> [What to do] Please count the lines in the listing below that contain the string "series" with matching case, and reply with only that number.

> [Raw data]
__________

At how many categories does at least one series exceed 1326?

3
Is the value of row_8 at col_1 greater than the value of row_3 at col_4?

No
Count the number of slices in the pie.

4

__________

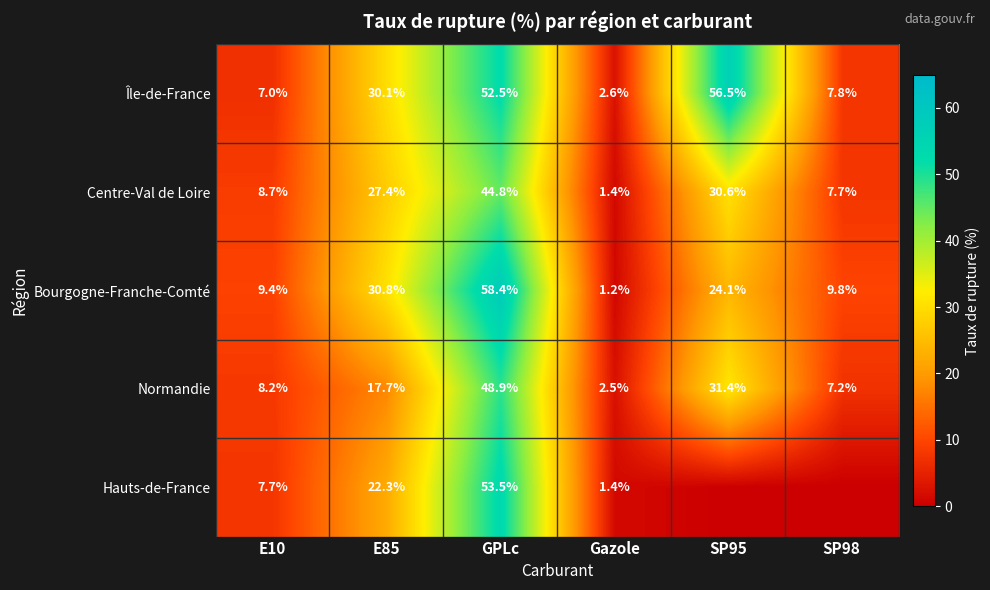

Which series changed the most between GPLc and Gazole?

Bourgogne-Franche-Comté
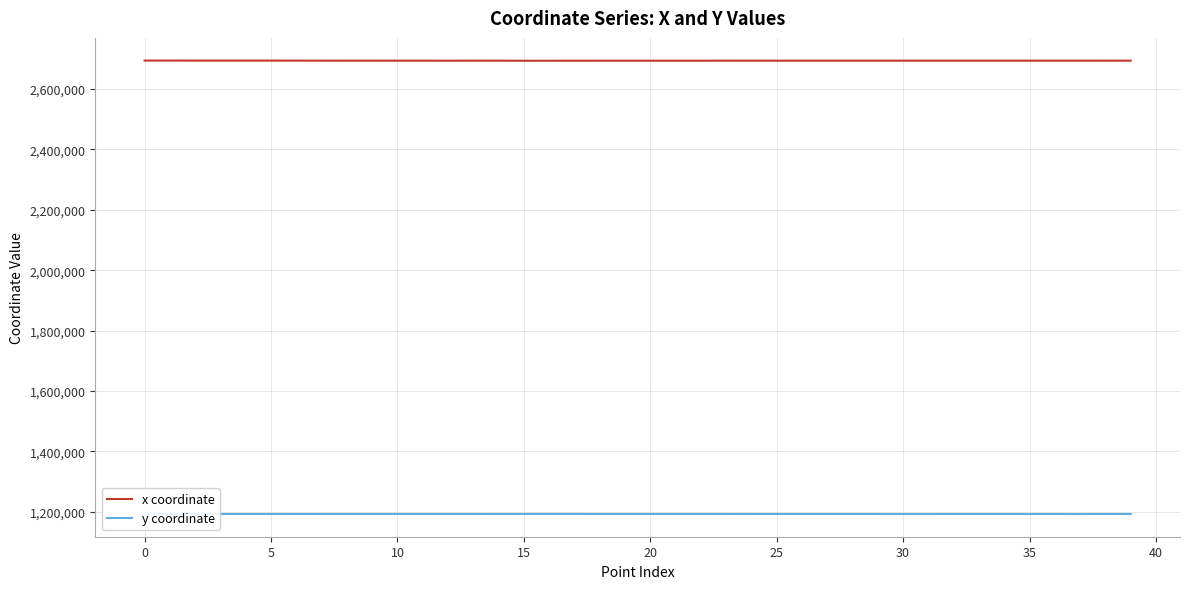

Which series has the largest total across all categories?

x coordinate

__________

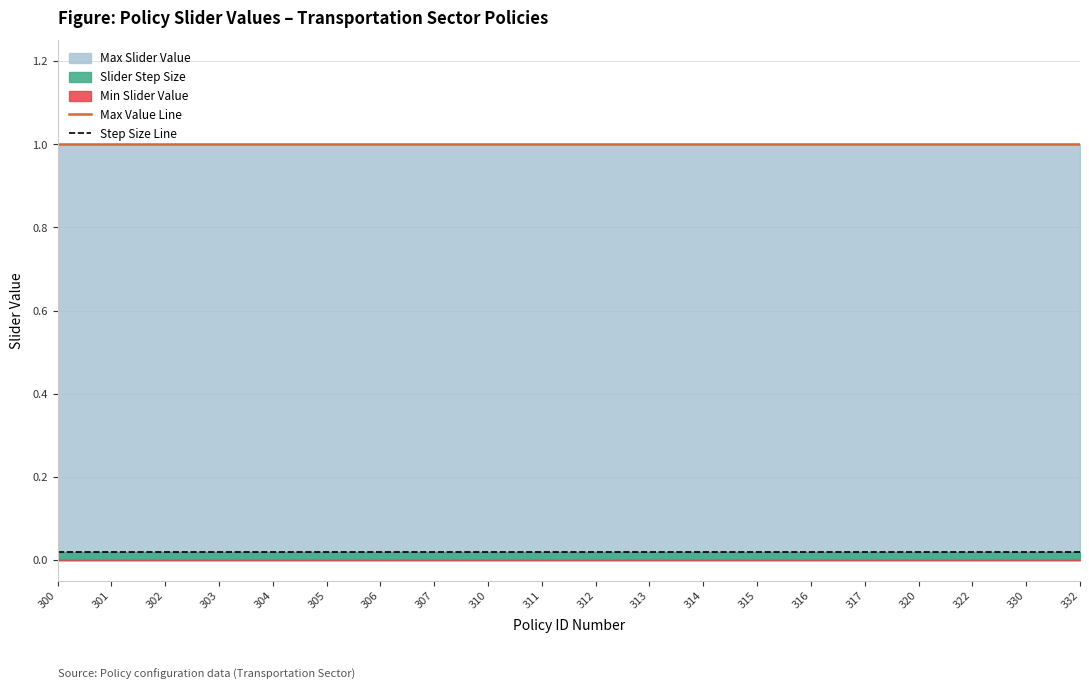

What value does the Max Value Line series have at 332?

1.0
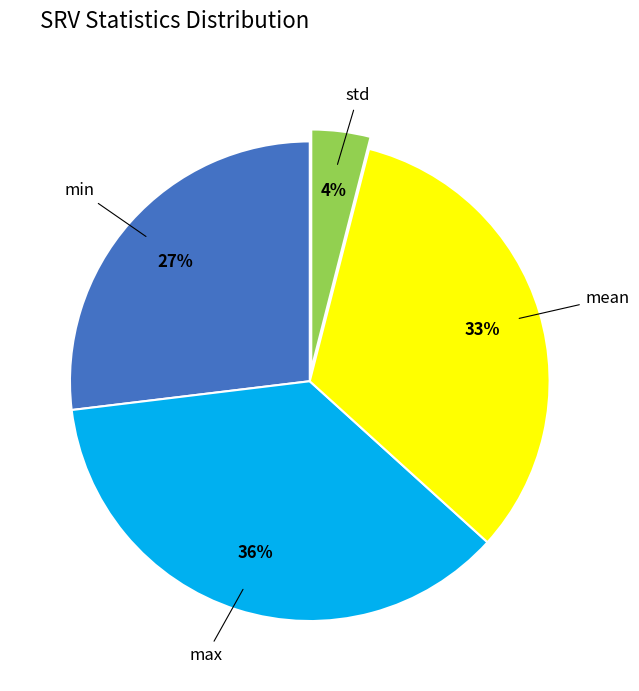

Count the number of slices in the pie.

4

__________

> [Task answer] 4